_Work to be completed_
Recast everything from the first of the lines below down to the line containing "Силовая электроника", both included, as a Markdown table with columns No. and Line. Number the rows in order and skip blank lines.

(Dataset records)
##############################

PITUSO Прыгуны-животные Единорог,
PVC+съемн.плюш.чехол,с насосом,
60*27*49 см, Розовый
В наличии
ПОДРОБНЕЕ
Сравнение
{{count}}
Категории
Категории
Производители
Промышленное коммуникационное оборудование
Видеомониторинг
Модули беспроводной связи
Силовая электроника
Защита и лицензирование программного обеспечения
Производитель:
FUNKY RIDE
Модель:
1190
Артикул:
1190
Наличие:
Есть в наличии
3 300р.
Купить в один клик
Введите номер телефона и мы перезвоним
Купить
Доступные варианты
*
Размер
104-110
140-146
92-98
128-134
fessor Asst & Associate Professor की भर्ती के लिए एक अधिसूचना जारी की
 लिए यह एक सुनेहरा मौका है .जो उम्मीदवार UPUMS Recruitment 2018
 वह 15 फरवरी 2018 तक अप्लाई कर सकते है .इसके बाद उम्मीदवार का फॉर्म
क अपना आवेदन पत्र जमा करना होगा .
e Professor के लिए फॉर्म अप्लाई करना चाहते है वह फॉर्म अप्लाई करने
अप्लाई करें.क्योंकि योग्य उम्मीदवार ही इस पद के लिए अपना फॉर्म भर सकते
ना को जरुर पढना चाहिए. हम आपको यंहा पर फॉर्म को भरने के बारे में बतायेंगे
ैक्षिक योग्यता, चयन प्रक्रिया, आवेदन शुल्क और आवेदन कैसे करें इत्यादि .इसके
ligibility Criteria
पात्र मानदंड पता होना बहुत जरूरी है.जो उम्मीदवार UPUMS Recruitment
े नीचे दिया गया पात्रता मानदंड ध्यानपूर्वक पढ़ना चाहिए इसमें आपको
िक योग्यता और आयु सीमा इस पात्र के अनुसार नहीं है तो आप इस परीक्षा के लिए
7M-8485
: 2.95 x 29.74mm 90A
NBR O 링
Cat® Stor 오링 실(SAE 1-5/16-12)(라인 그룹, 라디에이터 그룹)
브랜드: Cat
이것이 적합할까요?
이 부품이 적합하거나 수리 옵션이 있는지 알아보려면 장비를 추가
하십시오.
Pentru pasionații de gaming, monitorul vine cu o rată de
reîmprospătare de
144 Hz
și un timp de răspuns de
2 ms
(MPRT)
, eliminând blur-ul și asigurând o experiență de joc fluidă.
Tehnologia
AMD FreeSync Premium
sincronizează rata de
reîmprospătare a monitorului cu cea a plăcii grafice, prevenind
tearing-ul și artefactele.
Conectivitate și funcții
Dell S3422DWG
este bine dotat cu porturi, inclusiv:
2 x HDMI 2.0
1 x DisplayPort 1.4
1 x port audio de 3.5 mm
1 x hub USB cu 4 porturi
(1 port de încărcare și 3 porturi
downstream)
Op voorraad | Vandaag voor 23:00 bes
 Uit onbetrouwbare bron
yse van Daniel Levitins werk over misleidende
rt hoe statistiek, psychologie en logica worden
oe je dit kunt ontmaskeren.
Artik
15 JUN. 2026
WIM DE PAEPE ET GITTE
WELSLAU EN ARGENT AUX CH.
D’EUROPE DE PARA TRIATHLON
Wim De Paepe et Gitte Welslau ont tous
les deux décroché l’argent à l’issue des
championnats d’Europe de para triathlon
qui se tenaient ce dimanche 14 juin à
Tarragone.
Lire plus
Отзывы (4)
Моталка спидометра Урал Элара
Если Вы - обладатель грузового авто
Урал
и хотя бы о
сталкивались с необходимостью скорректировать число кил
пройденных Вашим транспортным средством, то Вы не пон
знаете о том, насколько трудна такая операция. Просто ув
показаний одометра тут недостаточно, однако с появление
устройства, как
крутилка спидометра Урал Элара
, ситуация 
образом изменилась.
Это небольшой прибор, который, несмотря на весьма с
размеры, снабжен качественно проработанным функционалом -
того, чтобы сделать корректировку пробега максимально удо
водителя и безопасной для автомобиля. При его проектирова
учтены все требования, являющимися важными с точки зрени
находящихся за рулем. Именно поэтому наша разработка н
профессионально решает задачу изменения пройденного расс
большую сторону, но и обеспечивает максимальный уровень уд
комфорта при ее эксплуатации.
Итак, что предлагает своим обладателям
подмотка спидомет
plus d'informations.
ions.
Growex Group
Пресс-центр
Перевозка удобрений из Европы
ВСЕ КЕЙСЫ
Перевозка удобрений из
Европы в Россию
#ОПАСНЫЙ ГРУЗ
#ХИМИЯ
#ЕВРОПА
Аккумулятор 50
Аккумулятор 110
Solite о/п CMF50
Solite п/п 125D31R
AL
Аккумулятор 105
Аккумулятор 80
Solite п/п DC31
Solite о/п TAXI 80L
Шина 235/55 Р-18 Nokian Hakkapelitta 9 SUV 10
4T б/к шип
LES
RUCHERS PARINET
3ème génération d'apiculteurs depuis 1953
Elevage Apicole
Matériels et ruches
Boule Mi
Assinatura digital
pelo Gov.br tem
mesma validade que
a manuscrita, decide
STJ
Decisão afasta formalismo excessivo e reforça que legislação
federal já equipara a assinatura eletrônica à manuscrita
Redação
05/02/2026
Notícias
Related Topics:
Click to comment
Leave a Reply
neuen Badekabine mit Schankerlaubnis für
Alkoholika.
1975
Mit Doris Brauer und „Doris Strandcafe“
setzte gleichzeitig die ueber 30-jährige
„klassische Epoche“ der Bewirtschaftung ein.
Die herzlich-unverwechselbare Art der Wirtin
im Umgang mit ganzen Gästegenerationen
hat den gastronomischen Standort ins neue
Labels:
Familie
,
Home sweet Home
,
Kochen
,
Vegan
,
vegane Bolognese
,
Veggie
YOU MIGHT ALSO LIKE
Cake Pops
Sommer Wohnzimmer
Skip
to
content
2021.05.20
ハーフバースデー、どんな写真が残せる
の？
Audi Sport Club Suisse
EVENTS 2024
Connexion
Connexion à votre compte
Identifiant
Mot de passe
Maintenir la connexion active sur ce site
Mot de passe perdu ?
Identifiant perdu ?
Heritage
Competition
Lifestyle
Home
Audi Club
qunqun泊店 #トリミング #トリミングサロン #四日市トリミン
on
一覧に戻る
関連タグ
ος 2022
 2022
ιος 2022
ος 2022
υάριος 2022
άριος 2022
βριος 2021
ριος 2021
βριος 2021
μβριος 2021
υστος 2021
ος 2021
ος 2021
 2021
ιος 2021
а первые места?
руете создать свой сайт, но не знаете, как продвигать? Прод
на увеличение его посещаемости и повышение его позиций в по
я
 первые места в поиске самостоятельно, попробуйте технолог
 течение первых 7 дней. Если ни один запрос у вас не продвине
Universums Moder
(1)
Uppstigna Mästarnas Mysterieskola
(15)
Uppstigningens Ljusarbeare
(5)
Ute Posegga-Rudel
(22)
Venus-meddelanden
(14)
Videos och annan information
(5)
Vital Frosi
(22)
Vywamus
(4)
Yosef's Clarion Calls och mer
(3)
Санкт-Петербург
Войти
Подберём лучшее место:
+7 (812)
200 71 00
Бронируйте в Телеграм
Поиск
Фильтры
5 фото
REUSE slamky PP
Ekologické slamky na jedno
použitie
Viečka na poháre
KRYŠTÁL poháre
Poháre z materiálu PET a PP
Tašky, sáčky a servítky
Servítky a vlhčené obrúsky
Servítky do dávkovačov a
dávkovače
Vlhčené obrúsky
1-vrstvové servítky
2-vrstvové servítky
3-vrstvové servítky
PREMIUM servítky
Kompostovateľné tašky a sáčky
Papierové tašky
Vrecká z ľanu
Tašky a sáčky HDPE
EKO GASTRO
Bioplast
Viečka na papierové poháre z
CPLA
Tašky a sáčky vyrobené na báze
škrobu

##############################

_Result of the exercise_
| No. | Line |
|---|---|
| 1 | PITUSO Прыгуны-животные Единорог, |
| 2 | PVC+съемн.плюш.чехол,с насосом, |
| 3 | 60*27*49 см, Розовый |
| 4 | В наличии |
| 5 | ПОДРОБНЕЕ |
| 6 | Сравнение |
| 7 | {{count}} |
| 8 | Категории |
| 9 | Категории |
| 10 | Производители |
| 11 | Промышленное коммуникационное оборудование |
| 12 | Видеомониторинг |
| 13 | Модули беспроводной связи |
| 14 | Силовая электроника |